WORKING DATA ::
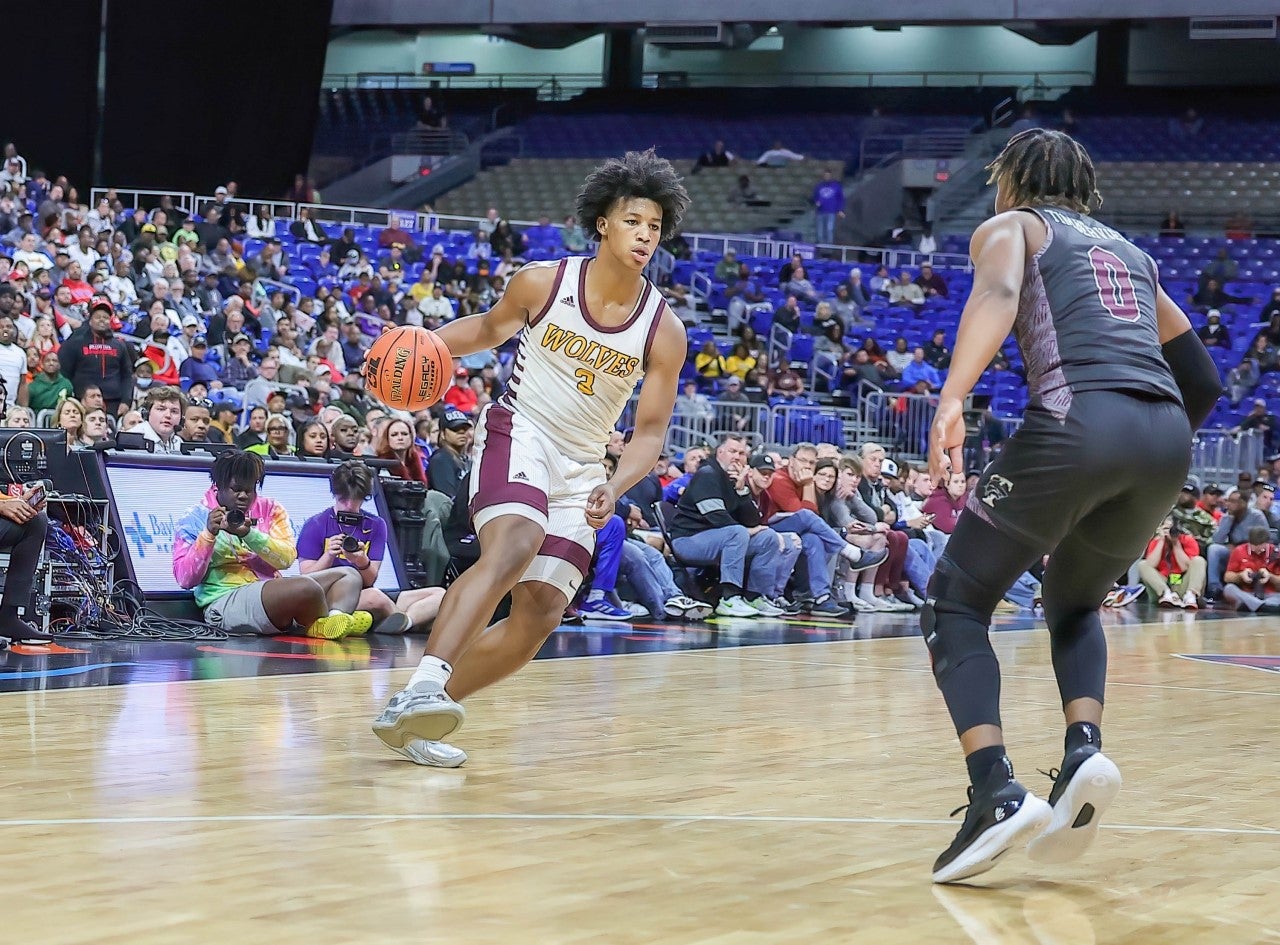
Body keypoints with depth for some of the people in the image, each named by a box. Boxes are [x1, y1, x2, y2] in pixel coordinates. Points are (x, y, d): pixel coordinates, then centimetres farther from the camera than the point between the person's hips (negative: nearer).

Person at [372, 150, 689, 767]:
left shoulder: (664, 331, -6)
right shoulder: (544, 283, -8)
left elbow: (650, 431, -3)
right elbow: (489, 328, 13)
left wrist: (614, 489, -21)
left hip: (580, 470, 4)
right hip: (517, 433, -4)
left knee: (541, 614, -4)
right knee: (511, 550, -33)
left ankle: (409, 717, 6)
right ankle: (423, 686, -44)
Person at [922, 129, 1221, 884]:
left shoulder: (1009, 227, 16)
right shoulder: (1129, 251, 31)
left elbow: (997, 294, -10)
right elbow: (1202, 380, 29)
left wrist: (953, 399, -24)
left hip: (1079, 420, -5)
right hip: (1167, 437, 5)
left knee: (956, 604, 8)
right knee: (1072, 602, 28)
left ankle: (997, 792, -12)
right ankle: (1086, 750, 1)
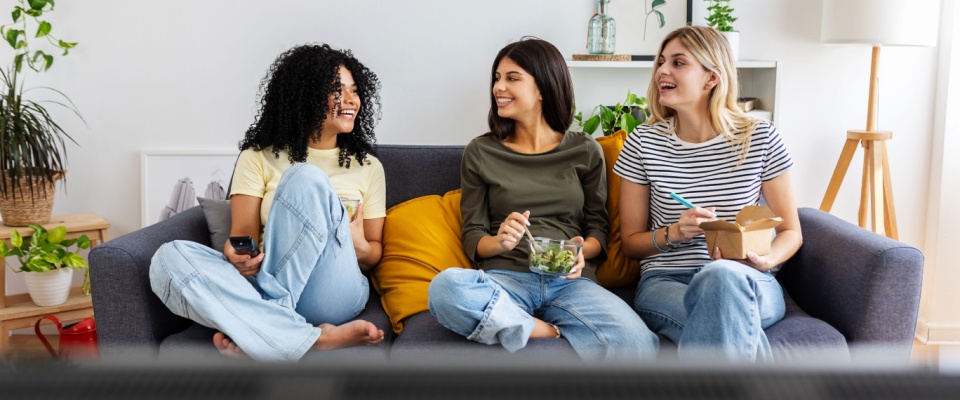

WHAT THE EXERCISE ASKS ::
Output the records above exactly; leave out the pictures.

WRITTEN SOLUTION ::
Body keypoints with depth for some of the people in the image, each named by a box. Boxes are [x1, y1, x2, y2] in pixel coordinates. Points are (x, y, d): pixel coordinates, then centimetres farther from the camera than the point between the person's hips (negative: nearer).

Person at [372, 150, 689, 767]:
left shoulder: (664, 331, -6)
right shoulder: (544, 283, -8)
left elbow: (650, 431, -3)
right elbow: (489, 328, 13)
left wrist: (614, 489, -21)
left hip: (580, 470, 4)
right hip: (517, 433, -4)
left knee: (541, 614, -4)
right knee: (511, 550, -33)
left ankle: (409, 717, 6)
right ankle: (423, 686, -44)
Person at [922, 129, 1221, 884]:
left shoulder: (1009, 227, 16)
right shoulder: (1129, 251, 31)
left elbow: (997, 294, -10)
right elbow: (1202, 380, 29)
left wrist: (953, 399, -24)
left hip: (1079, 420, -5)
right hip: (1167, 437, 5)
left knee: (956, 604, 8)
right knee: (1072, 602, 28)
left ankle: (997, 792, -12)
right ankle: (1086, 750, 1)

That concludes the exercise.